Hirschbeck's NL-sized strike zone seemed ripe for history. Not that Mussina needed much help. He entered the start with a lifetime 13-2 record and 2.39 ERA against Detroit, including a win last Wednesday in Tiger Stadium. Last night's win marked the first time Mussina has beaten an opponent four times in the same season.

"John has always had a pretty liberal strike zone. Everybody in the league knows it. It's nothing new," Mussina said.

Asked if he thought his a generous strike zone, Hirschbeck answered, "Yes, I do." It was in no way an apology.

"I've been here 16 years and I haven't changed. And I'm not going to change," Hirschbeck said. "Pitchers throw strikes. Batters hit the ball and fielders make plays. Whoever scores the most runs wins the game."

Last night Mussina and catcher Chris Hoiles exploited it to the max. Hoiles often set up six inches off the outside corner. Whenever Mussina hit Hoiles' mitt he was rewarded. By the fifth inning Bell began consistently complaining from the dugout. In the sixth, the Tigers began losing bodies.

Bell was the first gone. He complained too long and too loud from the dugout and was ejected by Hirschbeck as Gabe Alvarez led off the sixth inning. After his ejection he accused Hirschbeck of giving Mussina one strike zone and his starter, Bryce Florie, another. Afterward, Bell bit his tongue, fearing retribution.
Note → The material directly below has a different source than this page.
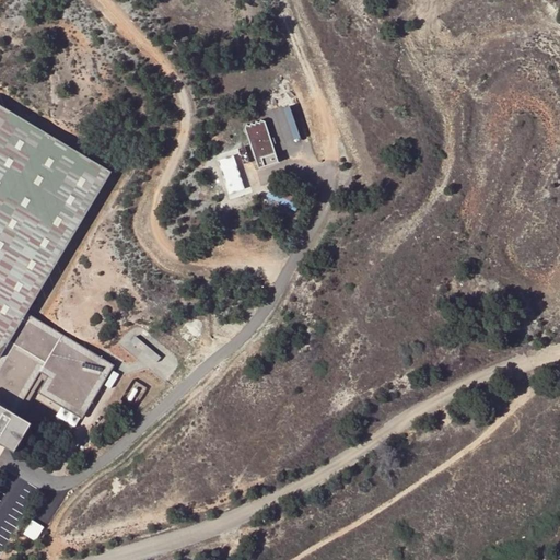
[(300,103),(289,106),(298,138),(308,135),(300,103)]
"If I say what I really feel right now, I'll get in trouble," said Bell, who claimed to receive two reasons for his ejection.

The low-key Gonzalez received the final thumb when he groused about a strike call in the eighth inning. Hirschbeck bounced him with a 2-2 count. Gonzalez's crime was to complain while looking down and stepping out of the box.
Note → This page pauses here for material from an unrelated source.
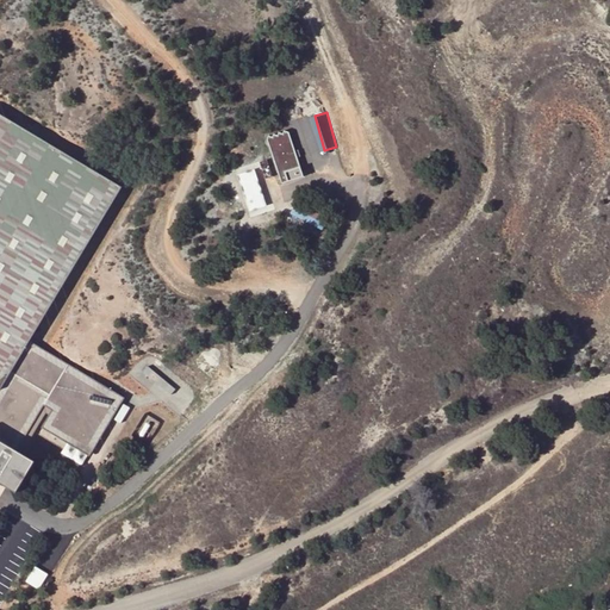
[(0,388),(30,341),(122,187),(0,113),(0,388)]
"He said, 'Give me a chance.' I said, 'You'd have a lot better chance if you swung the bat,' " Hirschbeck said.

"I don't want to take anything away from Mussina," Gonzalez insisted. "He threw a great game. And I don't want to say anything about [Hirschbeck's] strike zone. It's a new day and new game tomorrow. I just told him I needed more of a chance than that."